-------- Extract --------

ALEXANDRIA, VA — In June, Wisconsin voters soundly defeated
the effort by labor unions and others to recall Governor Scott Walker.
Governor Walker had not committed a crime or other indiscretion. He
was threatened with recall simply because he had implemented the policies
he promised he would during his campaign.
In February 2011, Walker announced his plan to do the following:
• limit the subjects covered by collective bargaining for public
employees
• compel public employees to contribute more to their health
care and pension plans
• stop the government from collecting dues automatically on
unions' behalf
• require public employees’ unions to hold annual certification
elections.
Once in office, he effectively implemented these policies.
Wisconsin's recall policy is questionable and, in many ways, is a
threat to representative democracy. Its message is clear: Officeholders
may be removed at the conclusion of their terms for policy disagreements.
Wisconsin has had 14 elected state government officials involved in
recall elections during the past year alone. The state's largest newspaper,
the Milwaukee Journal Sentinel, endorsed Governor Walker, arguing that
elected officials should not be recalled merely for policy differences.

--------

Task description> Could you repeat, word for word, the part of the Wisconsin recall article between "Wisconsin's recall policy" and "for policy differences.", inclusive?

-------- Given material --------

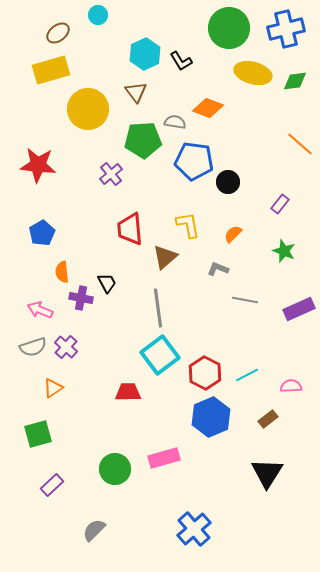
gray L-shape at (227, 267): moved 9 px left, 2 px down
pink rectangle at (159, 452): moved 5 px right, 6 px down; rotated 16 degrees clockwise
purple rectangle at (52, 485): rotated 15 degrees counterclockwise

--------

Written reply>
Wisconsin's recall policy is questionable and, in many ways, is a
threat to representative democracy. Its message is clear: Officeholders
may be removed at the conclusion of their terms for policy disagreements.
Wisconsin has had 14 elected state government officials involved in
recall elections during the past year alone. The state's largest newspaper,
the Milwaukee Journal Sentinel, endorsed Governor Walker, arguing that
elected officials should not be recalled merely for policy differences.